ACTIVITY:
Would you reproduce exactly, and only, the lines starting at the one with "Panel set 3: The" and ending at the last line of the data, with both included? Leave the pictures out.

DATA TO USE:
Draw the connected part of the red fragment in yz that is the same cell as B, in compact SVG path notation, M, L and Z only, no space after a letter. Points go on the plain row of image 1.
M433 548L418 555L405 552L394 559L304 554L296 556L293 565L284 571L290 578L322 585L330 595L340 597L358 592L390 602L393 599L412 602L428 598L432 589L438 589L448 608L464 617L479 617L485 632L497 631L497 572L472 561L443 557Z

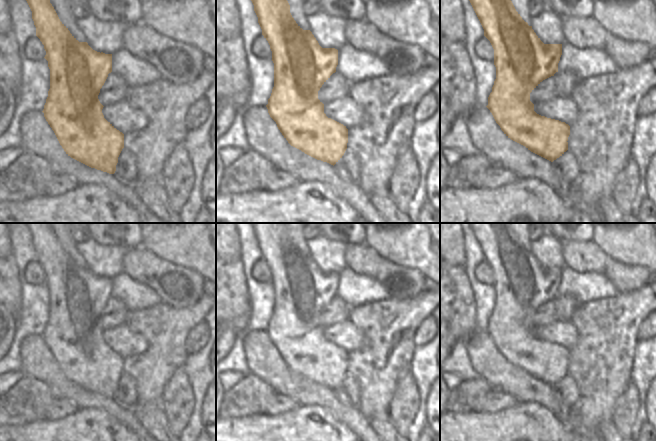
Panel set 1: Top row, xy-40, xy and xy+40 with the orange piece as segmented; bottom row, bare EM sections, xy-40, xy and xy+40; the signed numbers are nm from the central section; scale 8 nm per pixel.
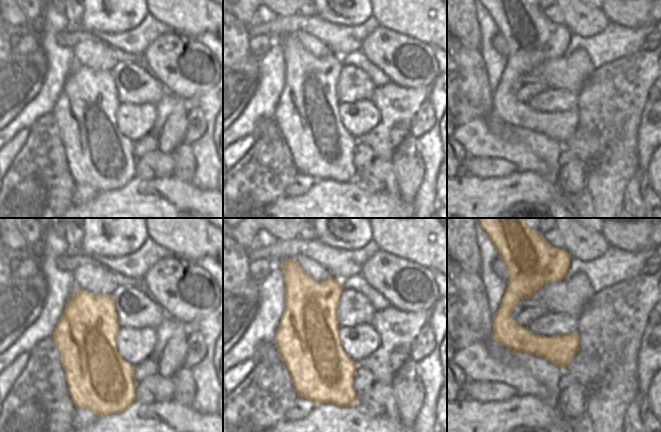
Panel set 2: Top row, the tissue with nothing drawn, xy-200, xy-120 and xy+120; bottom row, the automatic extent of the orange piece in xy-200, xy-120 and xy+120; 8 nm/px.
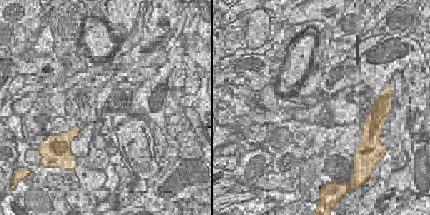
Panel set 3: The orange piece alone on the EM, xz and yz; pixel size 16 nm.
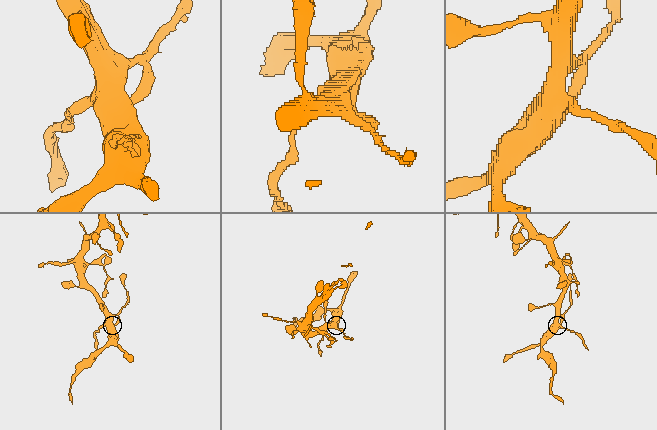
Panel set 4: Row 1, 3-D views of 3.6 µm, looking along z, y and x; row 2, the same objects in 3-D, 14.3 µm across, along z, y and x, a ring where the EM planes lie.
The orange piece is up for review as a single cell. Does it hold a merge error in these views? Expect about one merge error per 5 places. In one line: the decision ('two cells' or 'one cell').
two cells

FINAL ANSWER:
Panel set 3: The orange piece alone on the EM, xz and yz; pixel size 16 nm.
Panel set 4: Row 1, 3-D views of 3.6 µm, looking along z, y and x; row 2, the same objects in 3-D, 14.3 µm across, along z, y and x, a ring where the EM planes lie.
The orange piece is up for review as a single cell. Does it hold a merge error in these views? Expect about one merge error per 5 places. In one line: the decision ('two cells' or 'one cell').
two cells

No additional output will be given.